In my view, this relationship is very close these days – I would even say essential. Marketing thrives on connecting and creating ideas, narratives, brand image and products, as well as identifying opportunities, and AI multiplies the number of solutions and the speed at which we can reach them.
I don’t believe AI will replace the work of marketing professionals; I see it more as a powerful new tool that simplifies and improves almost any task or action we might undertake in our work.
AI helps me explore approaches, visualise concepts much more easily, iterate more quickly and bring ideas to fruition that, without it, might take a long time to take shape. I see it as a tool that accelerates the experimental side of marketing, something that is essential in today’s climate.
What benefits does it offer?
The most important aspects are speed, the ability to test and refine ideas at no cost, and the versatility to achieve multiple outcomes. Thanks to AI, I can develop more versions of an idea, test the messages I want to convey, create different visual approaches, and generate potential creative directions with astonishing agility.
These tools (because there are many of them) also help teams that don’t have a strong marketing, design or production structure. I often say it’s like having twenty interns specialising in twenty different areas whom you can ask to do whatever you want, but of course, you have to know exactly what you’re asking for, you have to take the time to teach them and correct them and, above all, closely supervise the work they do for you.
For example, I find it incredibly useful for organising my thoughts, for visualising concepts that aren’t entirely clear to me, and for preparing creative approaches that later serve as a starting point for me to build on. The various AIs help me work more efficiently on a day-to-day basis and, interestingly, they help me overcome my fear of taking on new challenges, as I feel I have professionals by my side who will help me with them (and that’s exactly the case).
What practical applications does it have?

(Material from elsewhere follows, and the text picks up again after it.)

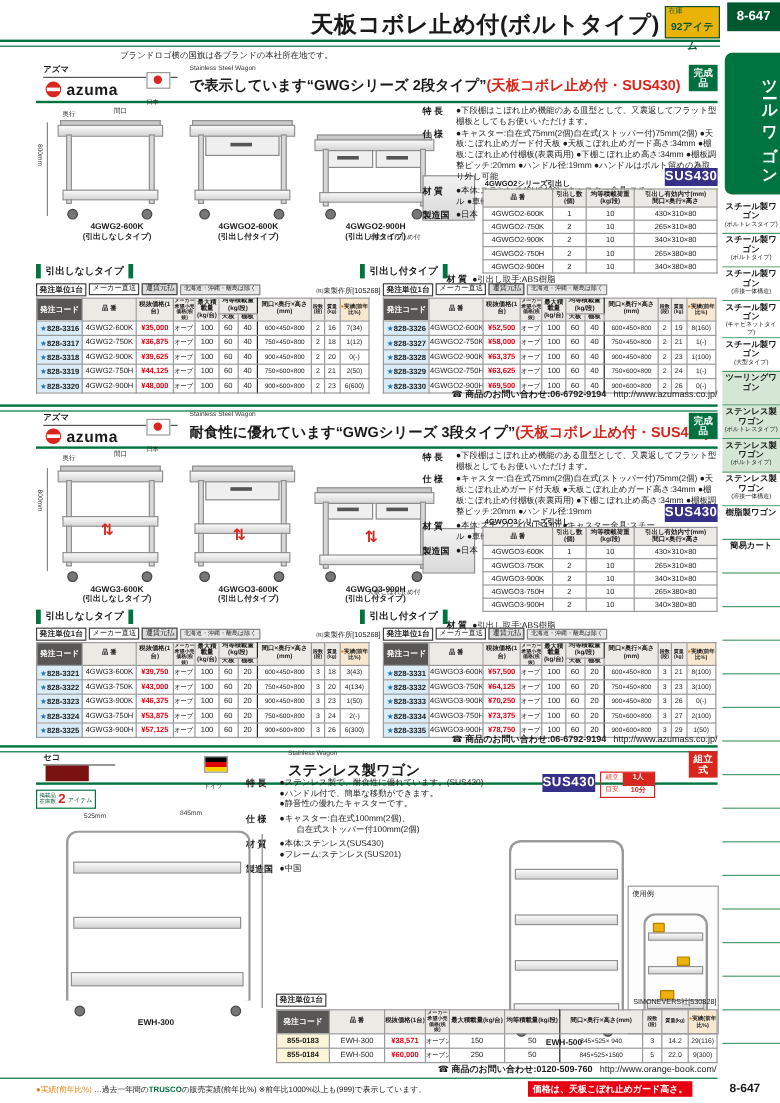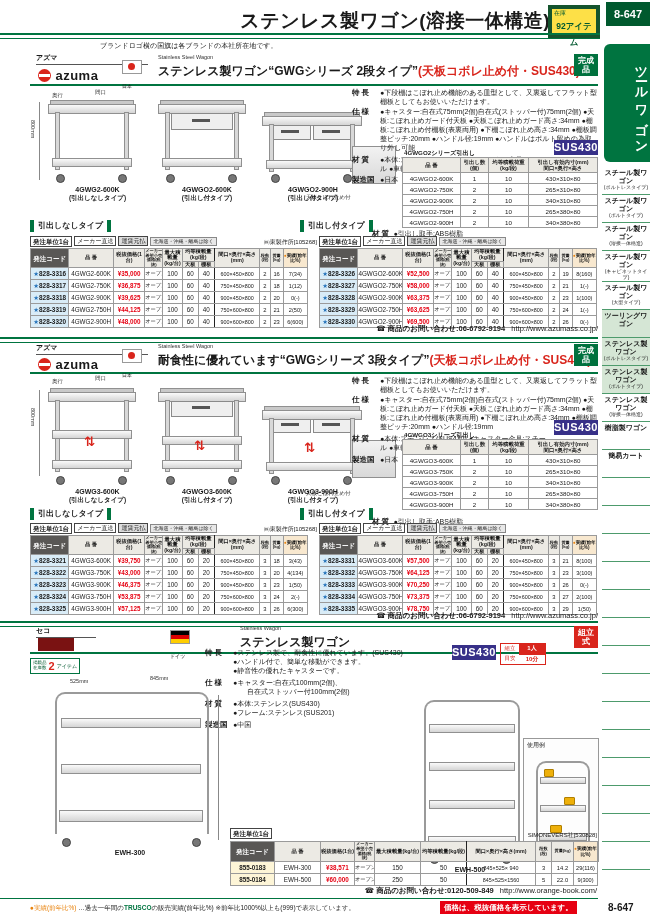"ステンレス製ワゴン(溶接一体構造)" div.abs { text: ステンレス製ワゴン(溶接一体構造 -> 天板コボレ止め付(ボルトタイプ }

It has many; as far as I can tell, I’d say infinite. In that sense, the possible applications I know and use range from creating campaigns, the copy for them, claims or elaborate content structures. It also helps me generate visual assets, scripts, proposals for short videos, presentations or content versions adapted for different channels.
In turn, it helps me to personalise messages, to review and summarise complex information, to prepare commercial proposals, or to streamline the groundwork for any communication initiative. It has a very practical use as a first point of contact when faced with a challenge or an idea I want to develop: it helps me to unblock ideas, create initial drafts, explore multiple paths (many of which I would never have reached on my own) and save time on a multitude of tasks that add no value and which, previously, took up a lot of my time.
What challenges does this relationship face?
Doing something very quickly does not mean the work is well done or that it is correct.
The main challenge is not to accept or take whatever the AI offers you at face value if you lack judgement. In other words, if you are an expert in a particular field, you will be able to obtain AI results that give you peace of mind, because you will be able to review, modify and improve them. But if you have no idea about the subject, you’re very likely to make huge mistakes when using these tools; it can even be counterproductive.
There are also other types of challenges or aspects to bear in mind, such as originality, ethics, copyright, accuracy and the risk that everything starts to look too similar. In marketing, this is an important and sensitive issue, because a brand needs its own personality. AI can be a great help, but without a human touch behind it—a well-trained team with sound judgement, experience and talent—the result will clearly show that lack of human insight and touch.
How do creative AI and human creativity interact?
These are two elements that, when combined, multiply the results.
To give an example: if an artist like Rosalía uses AI to create, she might achieve something even better, bolder, more elaborate and more powerful than if she did it on her own. But, of course, we’re talking about a creative genius.
To take the opposite example: if I am the owner of a brand and want to save myself the cost of hiring a good graphic designer to launch a bus shelter campaign across Madrid, I can design a striking poster in three minutes with the help of AI. That said, I can assure you the result will still be mediocre, because if I’m not a designer I won’t have the necessary judgement and my approach will likely even be counterproductive or, at best, a waste of money.
However, if that same task is undertaken by the designer I was planning to hire, the result is elevated. I’ll be able to get a proper campaign: competitive, visually powerful and, above all, effective for the message we want to convey—not just pretty or eye-catching.
I don’t see these as two competing ‘creativities’; it’s more a conversation between the two, working together towards a result (which will undoubtedly benefit us).
Human creativity will be what defines aspects such as the starting point, the tone, the intention, the sensitivity and the criteria. AI can suggest ideas, open up multiple possibilities, speed up processes or even surprise us, but the vision remains the one we provide, the one we choose, the one we refine.
I use AI to heighten my own intuition, to explore multiple options when faced with a challenge or a project I want to undertake, and to be able to bring an idea I have in my head to fruition in a short space of time. The key to all this remains knowing the what, the why and the for whom of what you want to convey. Without that, AI is of little use to you.